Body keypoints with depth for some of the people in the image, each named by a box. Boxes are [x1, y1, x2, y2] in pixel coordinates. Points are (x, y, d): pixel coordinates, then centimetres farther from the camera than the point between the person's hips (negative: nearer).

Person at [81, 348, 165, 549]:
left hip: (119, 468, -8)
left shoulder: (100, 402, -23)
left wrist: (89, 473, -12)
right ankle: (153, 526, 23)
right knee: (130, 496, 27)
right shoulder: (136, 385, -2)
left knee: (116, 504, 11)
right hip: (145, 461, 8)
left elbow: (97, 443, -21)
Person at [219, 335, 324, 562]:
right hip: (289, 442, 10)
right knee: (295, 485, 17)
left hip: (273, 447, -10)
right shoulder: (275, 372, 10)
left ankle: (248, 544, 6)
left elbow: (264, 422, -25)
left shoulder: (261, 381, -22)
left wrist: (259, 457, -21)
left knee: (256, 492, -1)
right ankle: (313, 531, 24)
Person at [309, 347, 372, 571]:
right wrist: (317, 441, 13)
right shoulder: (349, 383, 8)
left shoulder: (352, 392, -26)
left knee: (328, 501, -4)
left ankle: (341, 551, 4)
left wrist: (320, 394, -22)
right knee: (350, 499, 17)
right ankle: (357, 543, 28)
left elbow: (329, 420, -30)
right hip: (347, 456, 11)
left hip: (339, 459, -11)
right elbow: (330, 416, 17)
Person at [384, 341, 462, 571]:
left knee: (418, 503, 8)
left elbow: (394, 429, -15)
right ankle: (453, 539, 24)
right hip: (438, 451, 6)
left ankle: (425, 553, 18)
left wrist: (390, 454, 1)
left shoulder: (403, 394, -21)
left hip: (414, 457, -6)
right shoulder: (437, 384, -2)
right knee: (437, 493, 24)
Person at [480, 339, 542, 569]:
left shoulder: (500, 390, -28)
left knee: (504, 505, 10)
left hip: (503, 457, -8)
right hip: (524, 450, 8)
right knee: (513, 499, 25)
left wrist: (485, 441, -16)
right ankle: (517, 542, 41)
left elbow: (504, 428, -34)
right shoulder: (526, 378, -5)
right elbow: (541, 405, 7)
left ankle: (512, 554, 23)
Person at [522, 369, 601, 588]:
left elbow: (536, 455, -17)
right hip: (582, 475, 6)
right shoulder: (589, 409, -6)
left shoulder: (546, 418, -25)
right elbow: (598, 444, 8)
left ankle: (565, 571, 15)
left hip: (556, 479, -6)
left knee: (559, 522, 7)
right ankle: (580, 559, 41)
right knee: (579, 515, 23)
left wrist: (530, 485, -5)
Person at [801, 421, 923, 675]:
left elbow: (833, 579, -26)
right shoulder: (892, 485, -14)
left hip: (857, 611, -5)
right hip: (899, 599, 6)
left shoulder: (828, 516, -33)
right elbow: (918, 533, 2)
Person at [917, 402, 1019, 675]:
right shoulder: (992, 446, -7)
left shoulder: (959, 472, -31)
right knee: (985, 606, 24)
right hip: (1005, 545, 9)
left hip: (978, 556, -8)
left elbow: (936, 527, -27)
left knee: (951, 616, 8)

_ _ _ _

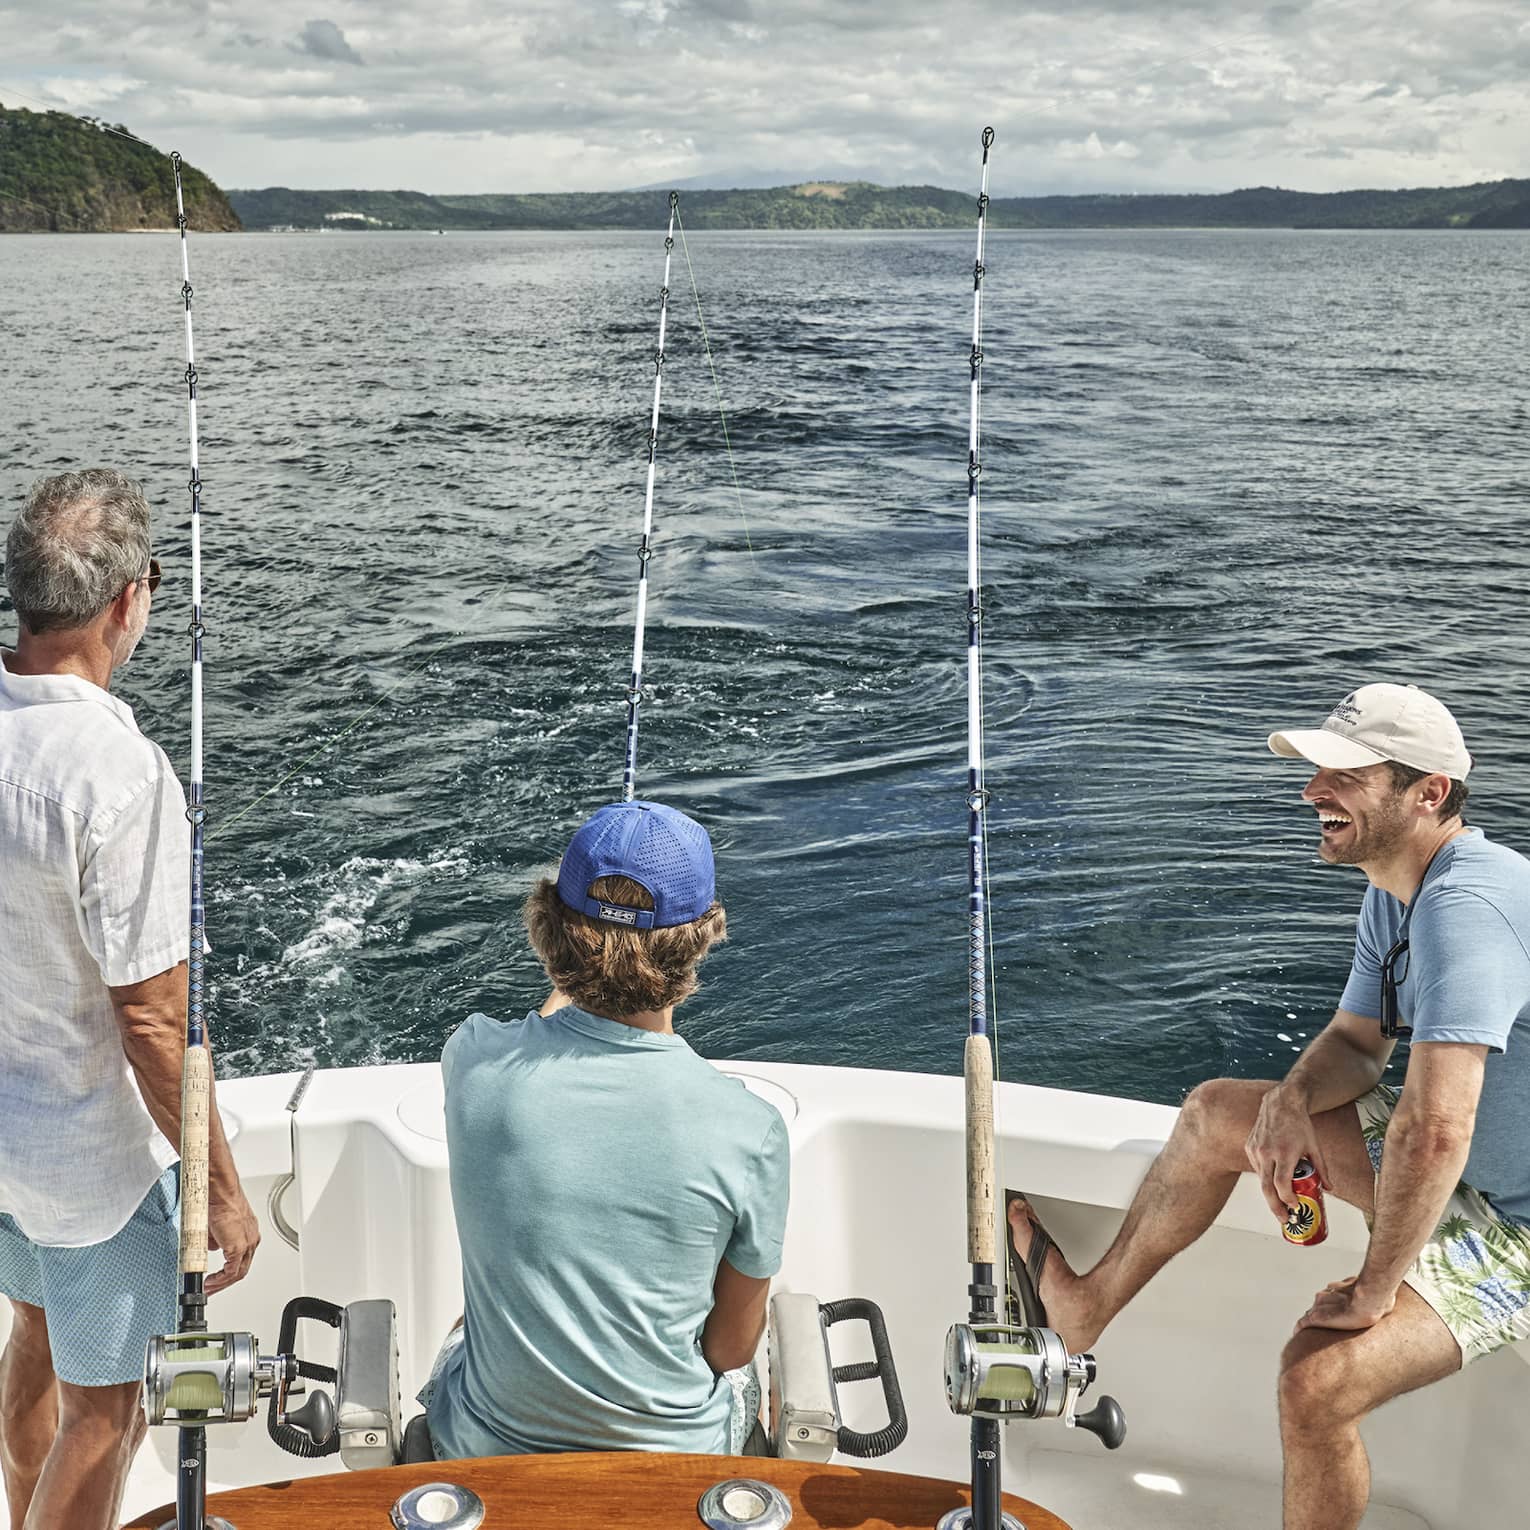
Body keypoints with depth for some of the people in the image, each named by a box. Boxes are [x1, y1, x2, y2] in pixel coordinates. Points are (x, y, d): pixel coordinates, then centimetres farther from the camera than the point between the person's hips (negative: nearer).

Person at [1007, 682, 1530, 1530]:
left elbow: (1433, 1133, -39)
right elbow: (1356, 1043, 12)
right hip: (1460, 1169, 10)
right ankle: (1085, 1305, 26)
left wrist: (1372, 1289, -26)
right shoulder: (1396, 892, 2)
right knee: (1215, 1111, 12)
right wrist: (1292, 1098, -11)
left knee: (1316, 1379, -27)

_ _ _ _

EXERCISE DESCRIPTION | Retype the listing lines from the one containing "right knee: (579, 515, 23)" through the one containing "left elbow: (936, 527, -27)", both included, with no changes.

SOLUTION TO THIS TASK |
right knee: (579, 515, 23)
left wrist: (530, 485, -5)
Person at [801, 421, 923, 675]:
left elbow: (833, 579, -26)
right shoulder: (892, 485, -14)
left hip: (857, 611, -5)
right hip: (899, 599, 6)
left shoulder: (828, 516, -33)
right elbow: (918, 533, 2)
Person at [917, 402, 1019, 675]:
right shoulder: (992, 446, -7)
left shoulder: (959, 472, -31)
right knee: (985, 606, 24)
right hip: (1005, 545, 9)
left hip: (978, 556, -8)
left elbow: (936, 527, -27)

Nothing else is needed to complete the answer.